Issues of race may feel extremely awkward precisely because they’ve gone unaddressed for so long, notes Allen. “That’s the first signal that this has been an under-recognized and repressed issue. Just the whole idea of talking about race in the workplace is not something that most organizations have ever felt terribly comfortable with. We talk about diversity and we talk about it from a number of different perspectives, which I support 150 per cent, but there is that uncomfortableness on really going deep on any particular aspect.
“I really think, with the best of intentions, there’s a lot of misunderstanding about what we’re actually talking about. And that’s where it starts. If you actually look at what racism is, it’s a system. It’s a systemic thing that invades parts of your life, it’s not just one incident. It’s really something that takes away your feeling of safety, your feeling of security and, very importantly, your feeling of self-determination.”

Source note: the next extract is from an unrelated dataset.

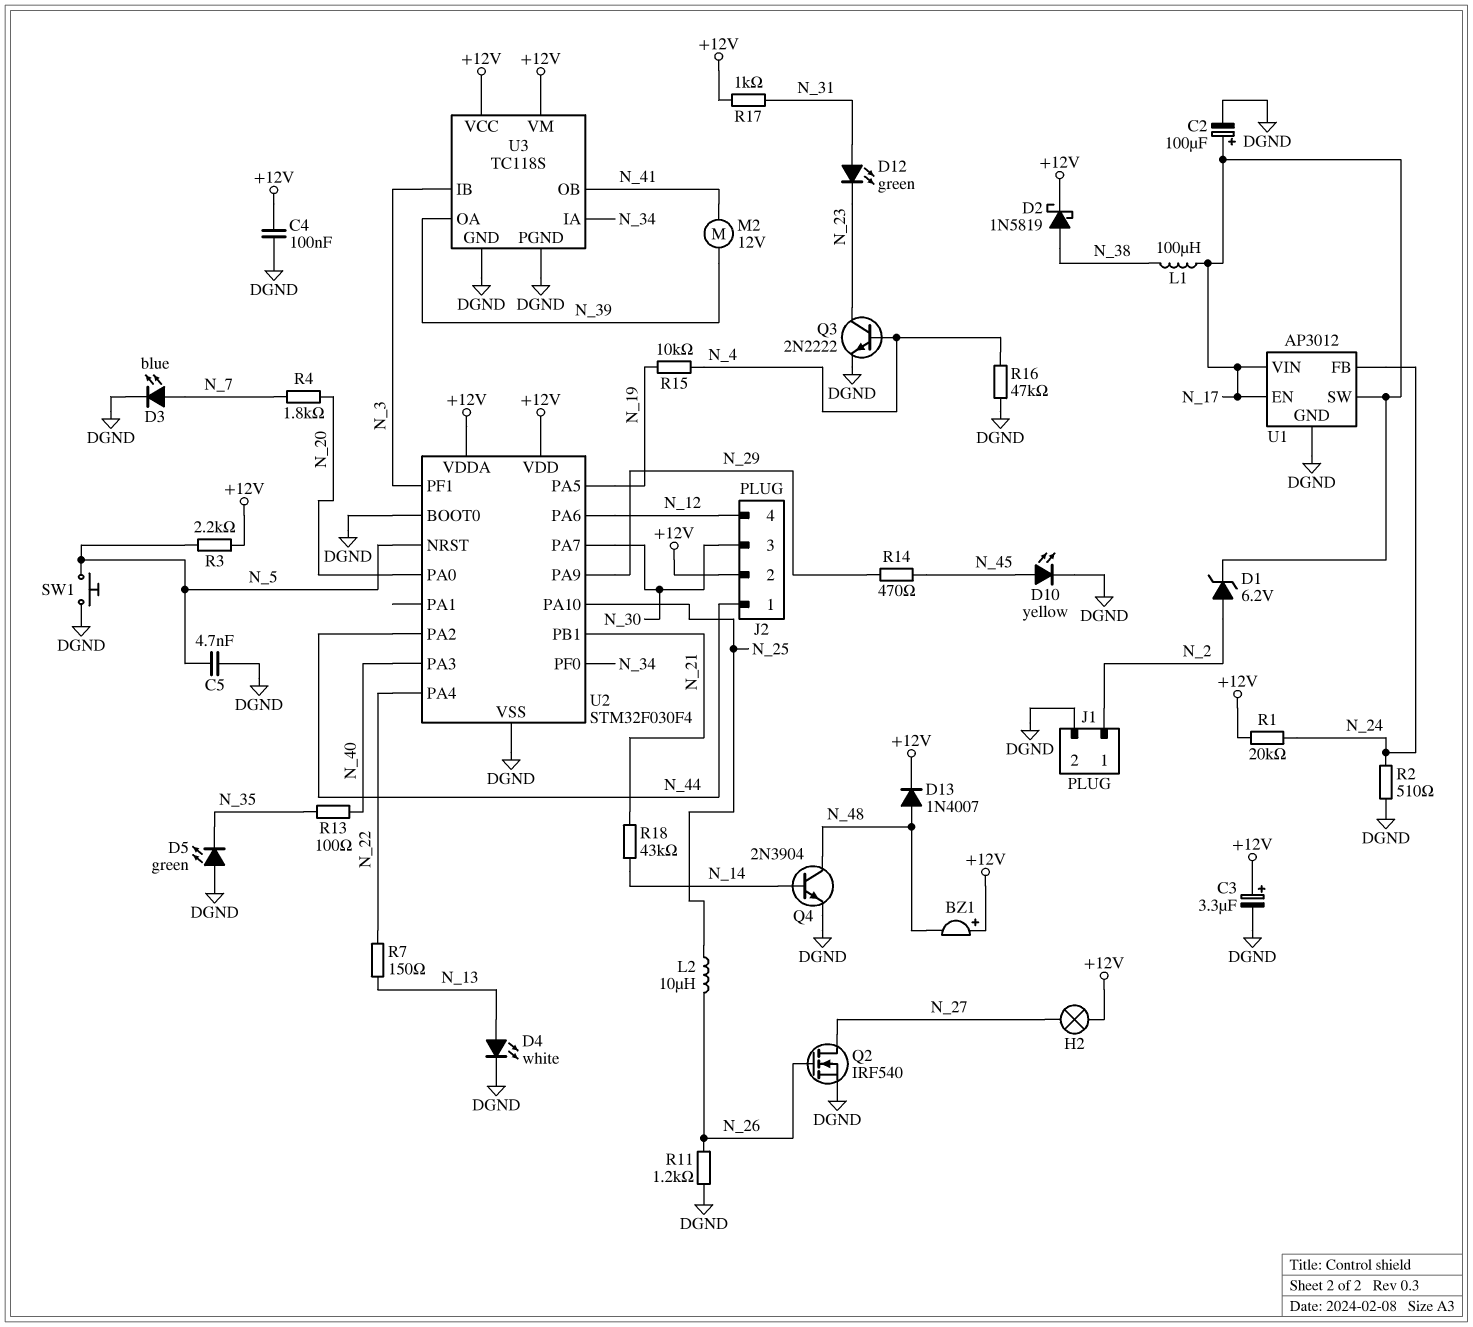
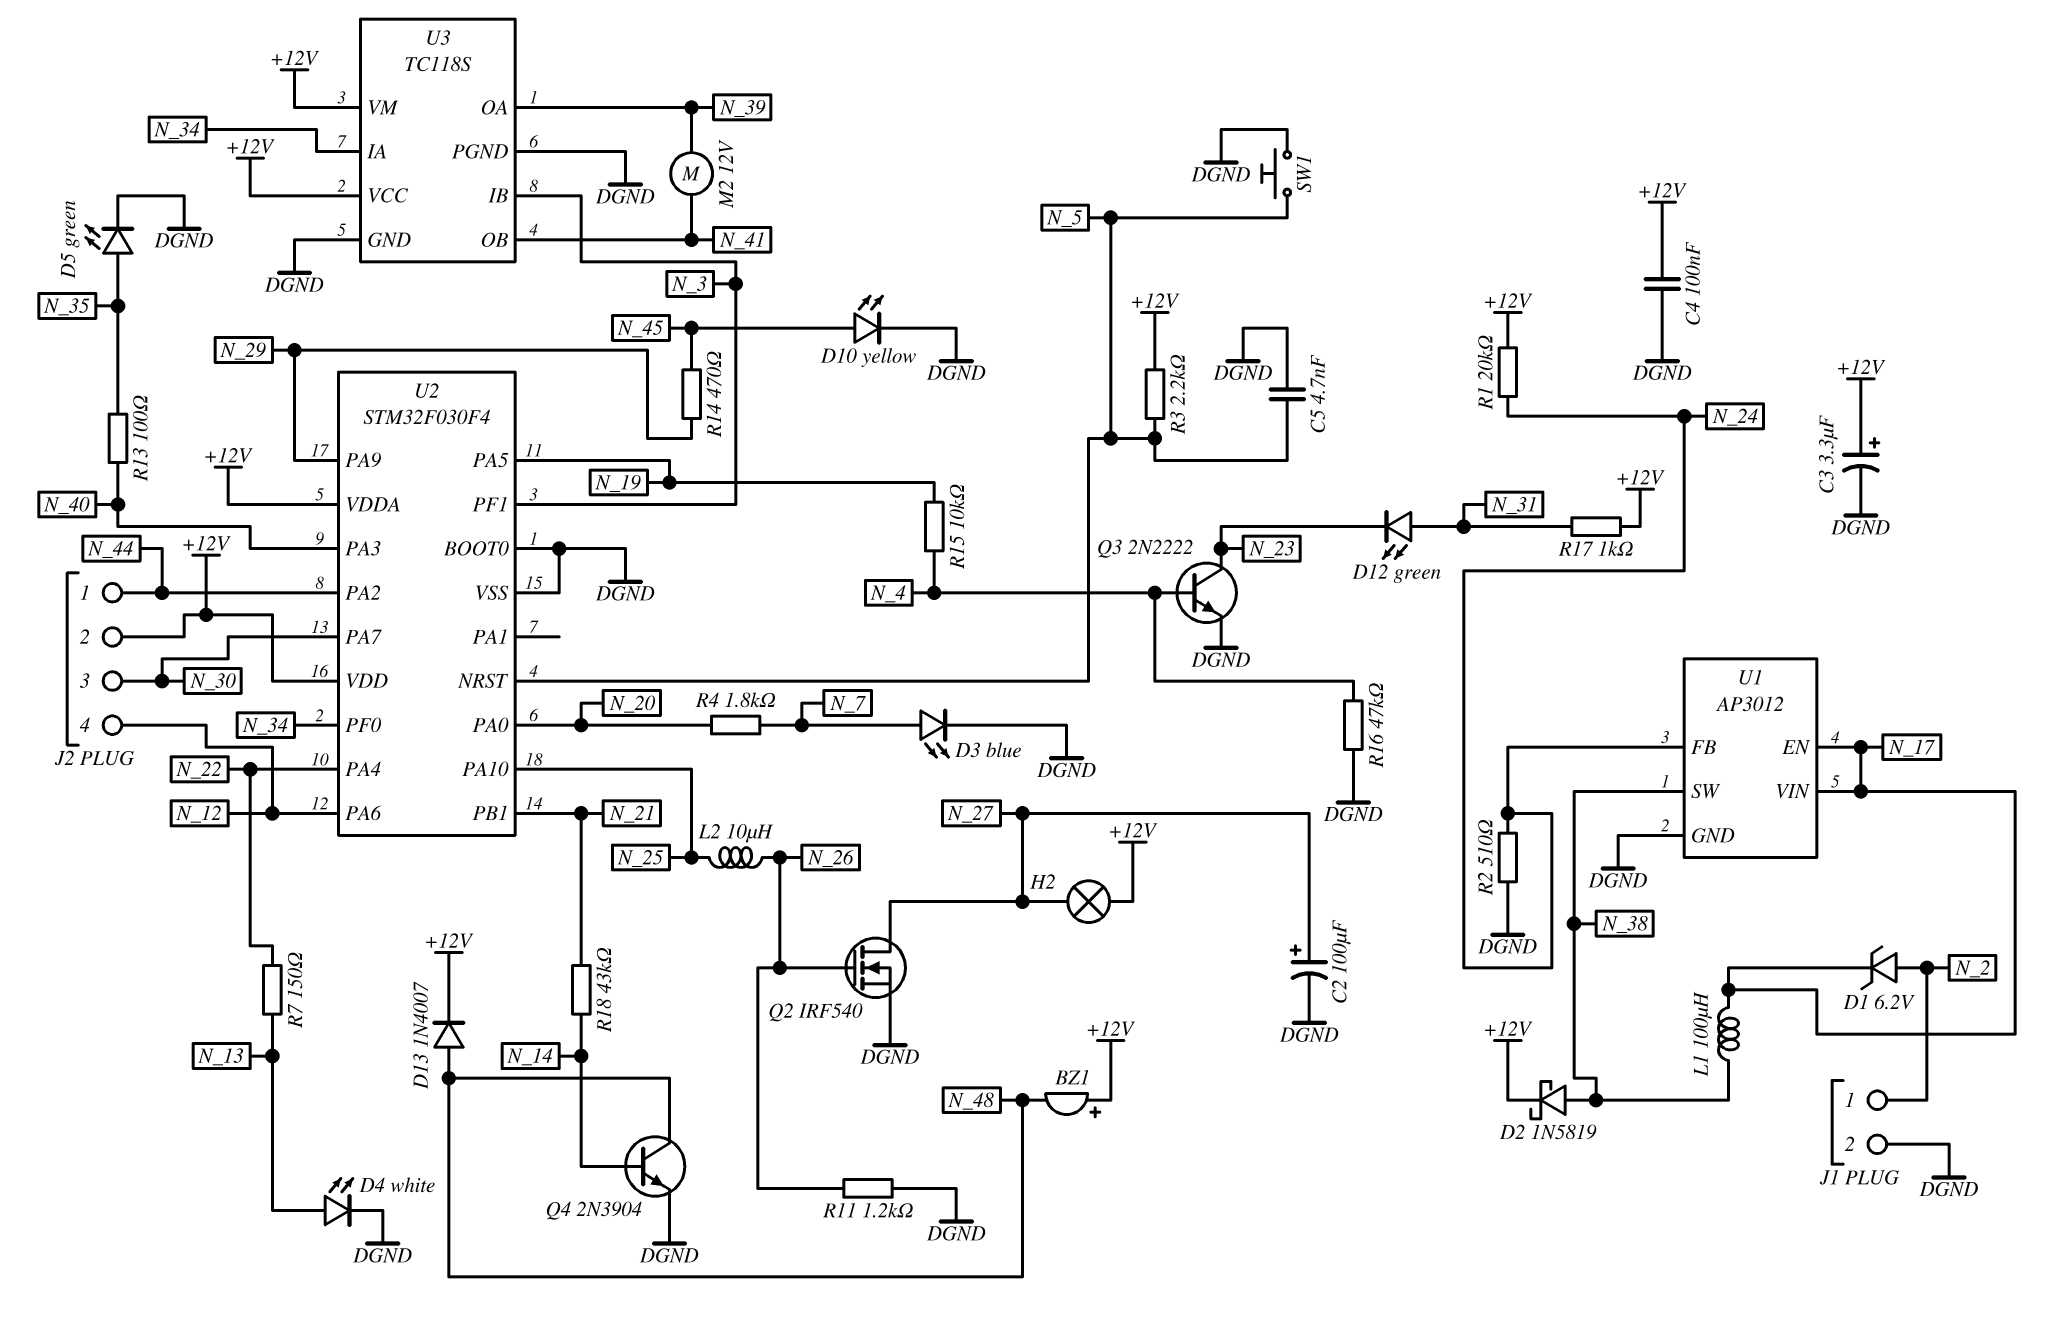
C2: 100uF (plus N_17, minus DGND) -> 100uF (plus N_27, minus DGND)
D5: LED green (A DGND, K N_35) -> LED green (A N_35, K DGND)
U1 pin SW: N_17 -> N_38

Not all racism takes the form of hateful vitriol or egregious violence, she says, but that doesn’t mean its other forms are inconsequential. “There’s a series of a thousand cuts that can cause a fair bit of damage. And that’s what we’re dealing with.”
Employers must be willing to listen to employees and think about why the space and occasion for that listening has been absent, says Allen. “The reason why it’s so uncomfortable having this conversation right now is because listening wasn’t encouraged and speaking wasn’t condoned. There are very few people in racialized groups who would say that there isn’t a massive feeling of anxiety just to even mention anything about race, because we end up being labelled as a complainer, playing the race card.
“And think about that — we talk about anyone who’s been through anything traumatic or difficult — think about having an experience you can’t speak about without worrying about being punished, in a very silent sort of way, if you speak about what your real experience is.. . . When we’re talking about very outright, hate-filled racism, people recognize that and there’s outrage when it’s so clearly wrong. But there is such a continuum and it’s not just that that we’re talking about.”
If there isn’t a genuine readiness to be open to listening and empathizing with racialized peoples’ experiences, she says, the conversation isn’t worth starting. ” I think it’s quite damaging if conversations are started and they aren’t authentic and you’re not really willing to finish the conversation and you’re not willing to listen.”
Many organizations are encouraging their managers to reach out to staff to open up that opportunity for listening. “If the managers are able to do that in a very human way, they don’t have to be experts around race,” says Allen. “They just have to know that they have to listen and they have to truly care about the person who is speaking. If they don’t want to listen, if their ideas are hard set, if there’s a set of biases (it could be unconscious bias), if they don’t actually believe this issue is real, I would really say don’t have the conversation, make sure you get some education.”
Indeed, she notes education is critical to ensuring a manager can listen to and absorb the experiences that a racialized employee wishes to share with them. “When I’m talking about being heard, it’s really about letting that person say whatever they’re comfortable saying, just making sure they feel validated as human beings, being part of an empathetic conversation, without the need to change the person [they’re speaking to] or justify every point or provide lists of evidence points.
“You have to be open to hearing and, if not, you’ve got to get educated before you start that conversation.”